Task A >>
Answer these questions about the chapter on the cricket and dice puzzles:
(i) How many bins does the histogram in the cricket simulation use?
(ii) What minimum variance does the best identical-dice weighting give?
(iii) What probability does that weighting assign to each of faces 1 and 6?

Chapter 64

Can You Catch The Cricket?

Riddler Express

A cricket makes two $1$ -foot hops, each in an independent uniformly random direction. Of all possible distances from its start, which is the most probable (the peak of the distribution), not the average?

Solution

Let $\theta$ be the angle between the two hops. By the law of cosines the distance from start to finish is $X = \sqrt{2 - 2\cos\theta}$ , ranging from $0$ (hops cancel) to $2$ (hops align). With $\theta$ uniform on $[0, \pi]$ , the cumulative distribution is $F(x) = \Pr(X \le x) = \Pr\!\Big(\cos\theta \ge \tfrac{2 - x^2}{2}\Big) = \frac1\pi \arccos\!\Big(\frac{2 - x^2}{2}\Big),$ and differentiating gives the density $f(x) = \frac{2}{\pi\sqrt{4 - x^2}}, \qquad 0 \le x < 2.$ This grows without bound as $x \to 2$ : the density piles up at the far end, because near $x = 2$ a wide range of angles $\theta$ all give nearly the same near-maximal distance. So the peak sits at the largest distance, $\boxed{2 \text{ feet}}.$

The computation

Simulate two random unit hops, histogram the end-to-start distances, and report the busiest bin.

import numpy as np
rng = np.random.default_rng(0)
N = 5_000_000
a, b = rng.uniform(0, 2*np.pi, N), rng.uniform(0, 2*np.pi, N)
d = np.hypot(np.cos(a) - np.cos(b), np.sin(a) - np.sin(b))
h, edges = np.histogram(d, bins=200, range=(0, 2))
print((edges[h.argmax()] + edges[h.argmax() + 1]) / 2)   # ~1.99 -> 2

Riddler Classic

Two identical dice, each numbered $1$ to $6$ , are weighted so that the eleven possible sums $2$ through $12$ are as close to equally likely as possible. Choosing the weighting that minimises the variance of those eleven probabilities, what should the probabilities of the six faces be?

Solution

Let $p_1, \dots, p_6$ be one die’s face probabilities, summing to $1$ . Since the dice are identical and independent, each sum’s probability is a convolution, for example $\Pr(2) = p_1^2,\quad \Pr(3) = 2p_1 p_2,\quad \Pr(4) = p_2^2 + 2p_1 p_3,\ \dots,$ and we minimise $\frac{1}{11}\sum_{s=2}^{12}\big(\Pr(s) - \tfrac1{11}\big)^2$ . The objective is symmetric under relabelling a face $k$ as $7 - k$ , so the optimum is symmetric, $p_k = p_{7-k}$ , and the minimiser pushes weight toward the extreme faces to lift the otherwise-rare sums $2$ and $12$ : $\boxed{p_1 = p_6 \approx 0.244,\quad p_2 = p_5 \approx 0.137,\quad p_3 = p_4 \approx 0.119,}$ giving a minimum variance of about $0.00122$ , far flatter than fair dice. (If the two dice were allowed to differ, one could do better still, but the puzzle fixes them identical.)

The computation

Minimise the variance of the eleven sum-probabilities over the six face weights, constrained to sum to $1$ .

import numpy as np
from scipy.optimize import minimize
def variance(p):
    s = {}
    for i in range(6):
        for j in range(6):
            s[i + j] = s.get(i + j, 0) + p[i] * p[j]
    return sum((v - 1 / 11)**2 for v in s.values()) / 11
con = [{'type': 'eq', 'fun': lambda p: sum(p) - 1}]
best = min((minimize(variance, np.random.dirichlet(np.ones(6)),
            bounds=[(0, 1)]*6, constraints=con) for _ in range(40)),
           key=lambda r: r.fun)
print(round(best.fun, 6), np.round(best.x, 3))    # 0.001217, [.244 .137 ..]

Data in this exercise >>
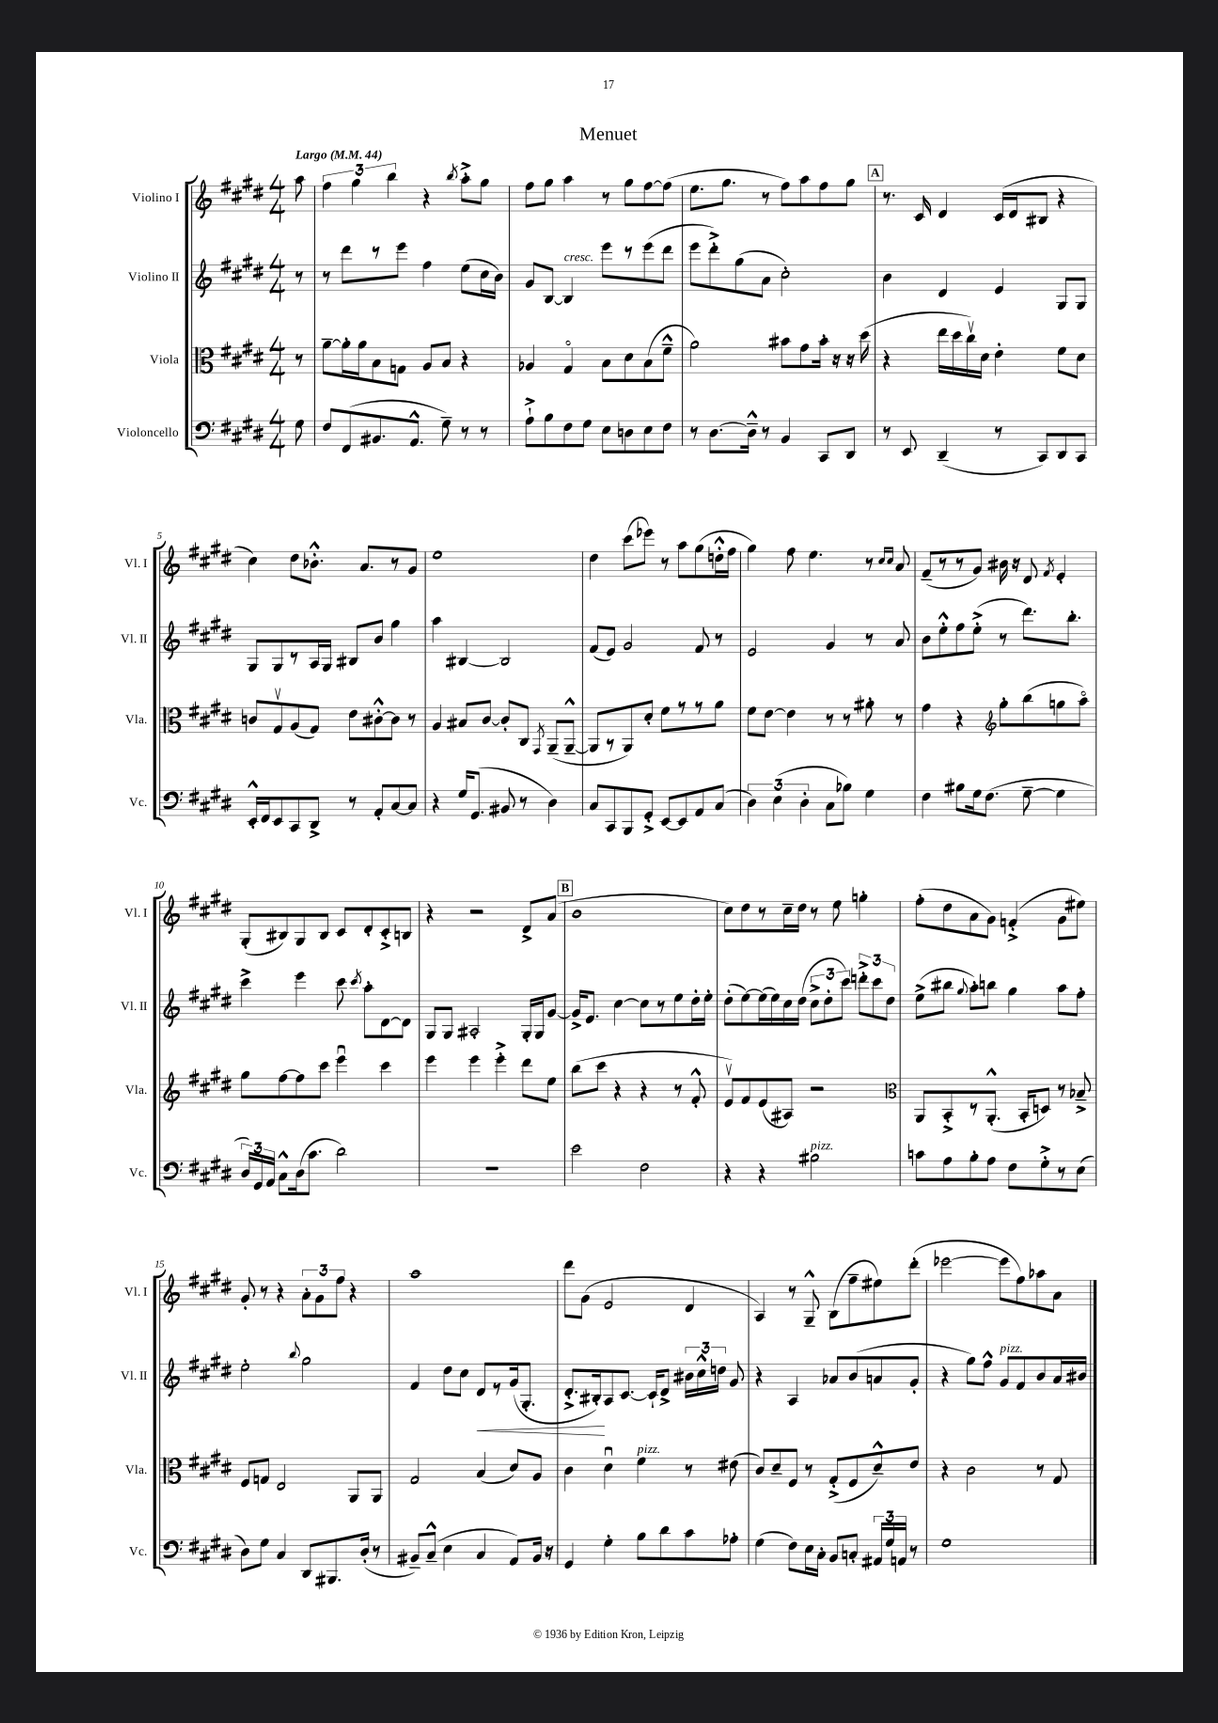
\header { title = "Menuet" }
<<
\new StaffGroup <<
\new Staff = "s0" \with { instrumentName = "Violino I" shortInstrumentName = "Vl. I" } {
    \clef treble \key e \major \numericTimeSignature \time 4/4 \partial 8 \tempo "Largo" 4 = 44
    \autoBeamOff a''8 |
    \tuplet 3/2 { fis''4 gis''4 b''4 } r4 \acciaccatura { b''8 } a''8[-.-> gis''8] |
    fis''8[ gis''8] a''4 r8 gis''8[ fis''8~ fis''8]( |
    e''8.[ gis''8.] r8 fis''8[) a''8 fis''8 gis''8] |
    \mark \markup { \box "A" } r8. cis'16 dis'4 cis'16[( dis'16 bis8] r4 |
    cis''4) dis''8[ bes'8.]-.-^ a'8.[ r8 gis'8] |
    e''1 |
    dis''4 cis'''8[( ees'''8]) r8 a''8[ gis''8( d''16-.-^ fis''16] |
    gis''4) fis''8 e''4. r8 \grace { cis''16[ cis''16] } a'8 |
    fis'8[--( r8 r8 gis'8]) bis'16 r16 dis'8 \acciaccatura { fis'8 } e'4-. |
    gis8[-.( bis8) gis8 bis8] cis'8[ dis'8-. cis'8-.-> b8] |
    r4 r2 dis'8[-> a'8]( |
    \mark \markup { \box "B" } b'1 |
    cis''8[) dis''8 r8 cis''16-- dis''16] r8 e''8 g''4-. |
    fis''8[-.( dis''8 a'8 gis'8]) f'4-.->( gis'8[ eis''8]) |
    gis'8-. r8 r4 \tuplet 3/2 { a'8[-. gis'8 fis''8] } r4 |
    a''1 |
    dis'''8[ gis'8]( e'2 dis'4 |
    a4) r8 gis8---^ b8[( fis''8-- eis''8) dis'''8]-.( |
    ees'''2~ ees'''8[ fis''8) aes''8 a'8] \bar "|." |
}
\new Staff = "s1" \with { instrumentName = "Violino II" shortInstrumentName = "Vl. II" } {
    \clef treble \key e \major \numericTimeSignature \time 4/4 \partial 8
    \autoBeamOff r8 |
    r8 dis'''8[ r8 e'''8] fis''4 e''8[( cis''16 b'16]) |
    gis'8[ b8]~ b4^\markup { \italic "cresc." } e'''8[ r8 e'''8( dis'''8] |
    e'''8[ dis'''8-.->) gis''8( a'8] cis''2-.) |
    \mark \markup { \box "A" } b'4 dis'4 e'4 gis8[ gis8] |
    gis8[ gis8 r8 a16 gis16] bis8[ b'8] gis''4 |
    a''4 bis4~ bis2 |
    fis'8[( e'8]) gis'2 fis'8 r8 |
    e'2 gis'4 r8 a'8 |
    b'8[ e''8-.-^ fis''8 e''8]-.->( r8 dis'''8.[) b''8.]-. |
    cis'''4-> e'''4 cis'''8 \acciaccatura { cis'''8 } a''8[-. dis'8~ dis'8] |
    gis8[ gis8] ais2-. gis16[-. gis16 gis'8]~ |
    \mark \markup { \box "B" } gis'16[-> e'8.] cis''4~ cis''8[ r8 e''8 dis''16-. e''16]-. |
    dis''8[-.( e''8~) e''16( e''16) cis''16 dis''16]( \tuplet 3/2 { cis''8[-> dis''8-. cis'''8]) } \tuplet 3/2 { d'''8[-.-> cis'''8 dis''8] } |
    e''8[->( bis''8] \appoggiatura { gis''8 } a''8[-.) b''8] gis''4 a''8[ fis''8]-. |
    e''2-. \appoggiatura { b''8 } gis''2 |
    fis'4 dis''8[ cis''8] dis'8[\< r8 gis'16( gis8.]-. |
    dis'8.[-.-> bis16-.\!) a8 cis'8.]~ cis'16[-! dis'8]-> \tuplet 3/2 { bis'16[ cis''16-^ d''16] } gis'8 |
    r4 a4 aes'8[ b'8( a'8 gis'8]-. |
    r4 gis''8[) fis''8]-^ gis'8[^\markup { \italic "pizz." } fis'8 b'8 a'16 bis'16] \bar "|." |
}
\new Staff = "s2" \with { instrumentName = "Viola" shortInstrumentName = "Vla." } {
    \clef alto \key e \major \numericTimeSignature \time 4/4 \partial 8
    \autoBeamOff r8 |
    a'8[~-- a'16-. a'16 b8 g8] a8[ b8] r4 |
    aes4 gis4\flageolet b8[ dis'8 b8( fis'8]---^ |
    a'2) bis'8[ gis'8 bis'16]-. r16 r16 dis''16( |
    \mark \markup { \box "A" } r4 e''16[ dis''16 cis''16\upbow) dis'16] e'4-. fis'8[ dis'8] |
    c'8[ gis8\upbow a8( gis8]) e'8[ cis'8~-.-^ cis'8] r8 |
    a4 bis8[ cis'8]~ cis'8[-. cis8] \acciaccatura { gis,8 } a,8[--( a,8]~---^ |
    a,8[ r8 a,8) dis'8]-. fis'8[ r8 r8 a'8] |
    fis'8[ e'8]~ e'4 r8 r8 ais'8-. r8 |
    gis'4 r4 \clef treble gis''8[-. b''8( g''8 a''8]\flageolet) |
    gis''8[ fis''8~ fis''8 cis'''8] e'''4\downbow cis'''4 |
    e'''4 e'''4 e'''4-.-> dis'''8[ e''8] |
    \mark \markup { \box "B" } b''8[( cis'''8] r4 r4 r8 fis'8-.-^ |
    e'8[\upbow) fis'8 e'8( ais8]) r2 |
    \clef alto a,8[ b,8-.-> r8 a,8.]-.-^( b,16[-. d8]) r8 bes8---> |
    fis8[ g8] e2 a,8[ a,8] |
    gis2 b4( dis'8[) a8] |
    cis'4 dis'4\downbow fis'4^\markup { \italic "pizz." } r8 eis'8( |
    cis'8[) dis'8-- fis8] r8 gis8[-.->( fis8 dis'8---^) e'8] |
    r4 cis'2 r8 gis8 \bar "|." |
}
\new Staff = "s3" \with { instrumentName = "Violoncello" shortInstrumentName = "Vc." } {
    \clef bass \key e \major \numericTimeSignature \time 4/4 \partial 8
    \autoBeamOff gis8 |
    fis8[ fis,8( bis,8. a,8.]-^ gis8--) r8 r8 |
    a8[-!-> b8 fis8 gis8] e8[ d8 e8 fis8] |
    r8 dis8.[~ dis16]---^ r8 b,4 cis,8[ dis,8] |
    \mark \markup { \box "A" } r8 e,8 dis,4--( r8 cis,8[) dis,8 cis,8] |
    e,16[-.-^ fis,16 e,8 cis,8 dis,8]-> r8 a,8[-. cis8~ cis8] |
    r4 gis16[ gis,8.]( bis,8 r8 dis4) |
    cis8[ cis,8 b,,8 gis,8]-.-> e,8[~ e,8 a,8 cis8]( |
    \tuplet 3/2 { dis4) e4( dis4-. } cis8[ bes8]) gis4 |
    fis4 bis8[ gis16 fis8.]( gis8~-- gis4 |
    \tuplet 3/2 { dis16[) gis,16 a,16] } cis8[-^ dis16( cis'8.] dis'2) |
    R1 |
    \mark \markup { \box "B" } e'2 fis2 |
    r4 r4 bis2^\markup { \italic "pizz." } |
    c'8[ a8 b8-. a8] fis8[ gis8-.-> r8 e8]( |
    dis8[) gis8] cis4 dis,8[ bis,,8. dis16]-.( r8 |
    bis,8[--) cis8]---^( e4 cis4 a,8[) bis,16] r16 |
    gis,4 gis4-. b8[ dis'8 cis'8 aes8]-. |
    gis4( fis8[) e16 cis16]-. b,8[ c8]-. \tuplet 3/2 { ais,16[ gis16 a,16] } r8 |
    gis1 \bar "|." |
}
>>
>>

Task B >> Copy the records from their start up to and including the line with "dis''4 cis'''8[( ees'''8])", leaving the pictures out.

Exercise output A >>
(i) 200
(ii) About 0.00122
(iii) About 0.244

Exercise output B >>
\header { title = "Menuet" }
<<
\new StaffGroup <<
\new Staff = "s0" \with { instrumentName = "Violino I" shortInstrumentName = "Vl. I" } {
    \clef treble \key e \major \numericTimeSignature \time 4/4 \partial 8 \tempo "Largo" 4 = 44
    \autoBeamOff a''8 |
    \tuplet 3/2 { fis''4 gis''4 b''4 } r4 \acciaccatura { b''8 } a''8[-.-> gis''8] |
    fis''8[ gis''8] a''4 r8 gis''8[ fis''8~ fis''8]( |
    e''8.[ gis''8.] r8 fis''8[) a''8 fis''8 gis''8] |
    \mark \markup { \box "A" } r8. cis'16 dis'4 cis'16[( dis'16 bis8] r4 |
    cis''4) dis''8[ bes'8.]-.-^ a'8.[ r8 gis'8] |
    e''1 |
    dis''4 cis'''8[( ees'''8]) r8 a''8[ gis''8( d''16-.-^ fis''16] |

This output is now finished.